Tuesday, December 8, 2009

The Wedding of the Virgin

Title: The Wedding of the Virgin

Artist: Raphael

Medium: Oil on round-headed panel

Size: 170 x 117 cm

Date: 1504

Location: Pinacoteca di Brera, Milan.

Matthew 1:24-25 records that when Joseph woke up from his dream, he did what the angel of the Lord had commanded him and took Mary home as his wife. But he had no union with her until she gave birth to a son. And he gave him the name Jesus.

By painting his name and the date, 1504, in the frieze of the temple in the distance, Raphael abandoned anonymity and confidently announced himself as the creator of the work. The main figures stand in the foreground: Joseph is solemnly placing the ring on the Virgin's finger, and in his left hand he is holding the flowering staff, the symbol that he is the chosen one. His wooden staff has blossomed, while those of the other suitors have remained dry. Two of the suitors, disappointed, are breaking their staffs. The polygonal temple in the style of Bramante establishes and dominates the structure of this composition, determining the arrangement of the foreground group and of the other figures. Caught at the culminating moment of the ceremony, the group attending the wedding reinforces the circular rhythm of the composition.

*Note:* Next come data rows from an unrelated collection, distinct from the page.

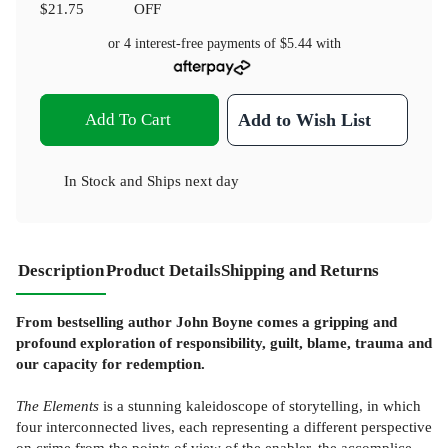
$21.75
OFF
or 4 interest-free payments of
$5.44
with
Add To Cart
Add to Wish List
In Stock
and
Ships next day
Description
Product Details
Shipping and Returns
From bestselling author John Boyne comes a gripping and
profound exploration of responsibility, guilt, blame, trauma and
our capacity for redemption.
The Elements
is a stunning kaleidoscope of storytelling, in which
four interconnected lives, each representing a different perspective
on crime from the points of view of the enabler, the accomplice,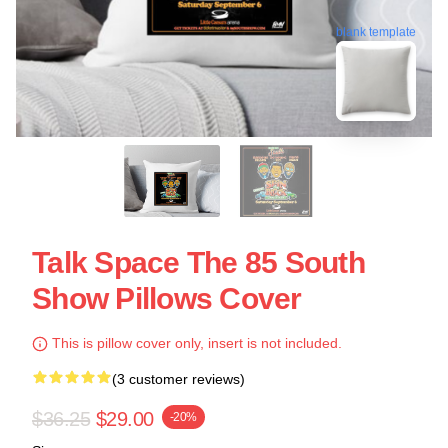
blank template
Talk Space The 85 South
Show Pillows Cover
This is pillow cover only, insert is not included.
(3 customer reviews)
$36.25
$29.00
-20%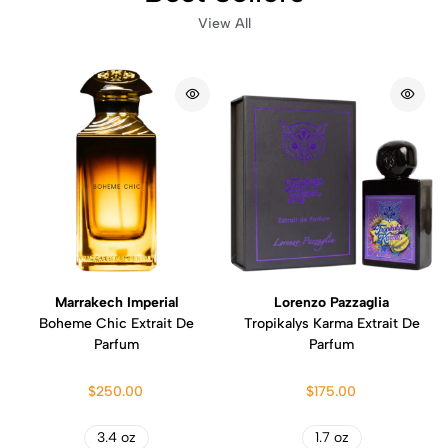
View All
Marrakech Imperial
Lorenzo Pazzaglia
Boheme Chic Extrait De
Tropikalys Karma Extrait De
Parfum
Parfum
$250.00
$175.00
3.4 oz
1.7 oz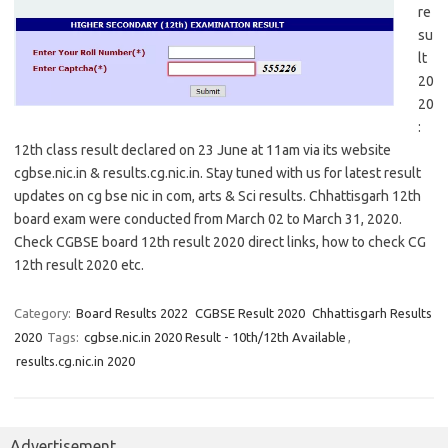
re
su
lt
20
20
:
12th class result declared on 23 June at 11am via its website
cgbse.nic.in & results.cg.nic.in. Stay tuned with us for latest result
updates on cg bse nic in com, arts & Sci results. Chhattisgarh 12th
board exam were conducted from March 02 to March 31, 2020.
Check CGBSE board 12th result 2020 direct links, how to check CG
12th result 2020 etc.
Category:
Board Results 2022
CGBSE Result 2020
Chhattisgarh Results
2020
Tags:
cgbse.nic.in 2020 Result - 10th/12th Available
,
results.cg.nic.in 2020
Advertisement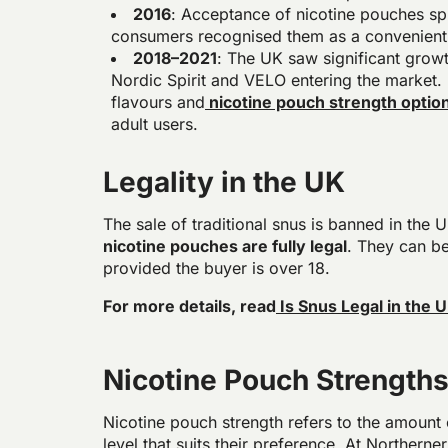
2016
: Acceptance of nicotine pouches s
consumers recognised them as a convenient
2018–2021
: The UK saw significant growt
Nordic Spirit and VELO entering the market. 
flavours and
nicotine pouch strength optio
adult users.
Legality in the UK
The sale of traditional snus is banned in th
nicotine pouches are fully legal
. They can be
provided the buyer is over 18.
For more details, read
Is Snus Legal in the 
Nicotine Pouch Strength
Nicotine pouch strength refers to the amount 
level that suits their preference. At Northerne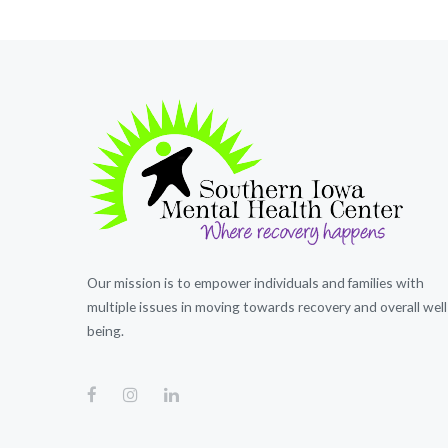
Our mission is to empower individuals and families with
multiple issues in moving towards recovery and overall well
being.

The three principal figures and two members of the party are set in the foreground, while the others are arranged in depth, moving progressively farther away from the central axis. This axis, marked by the ring Joseph is about to put on the Virgin's finger, divides the paved surface and the temple into two symmetrical parts.

Raphael (1483 – April 6, 1520; full name Raffaello Sanzi or Santi) was an Italian painter and architect of the Italian High Renaissance. He is best known for his Madonnas and for his large figure compositions in the Vatican in Rome. His work is admired for its clarity of form and ease of composition and for its visual achievement of the Neoplatonic ideal of human grandeur. Raphael was enormously productive, running an unusually large workshop, and despite his death at thirty-seven, a large body of his work remains. Many of his works are found in the Apostolic Palace of The Vatican, where the frescoed Raphael Rooms were the central, and the largest, work of his career.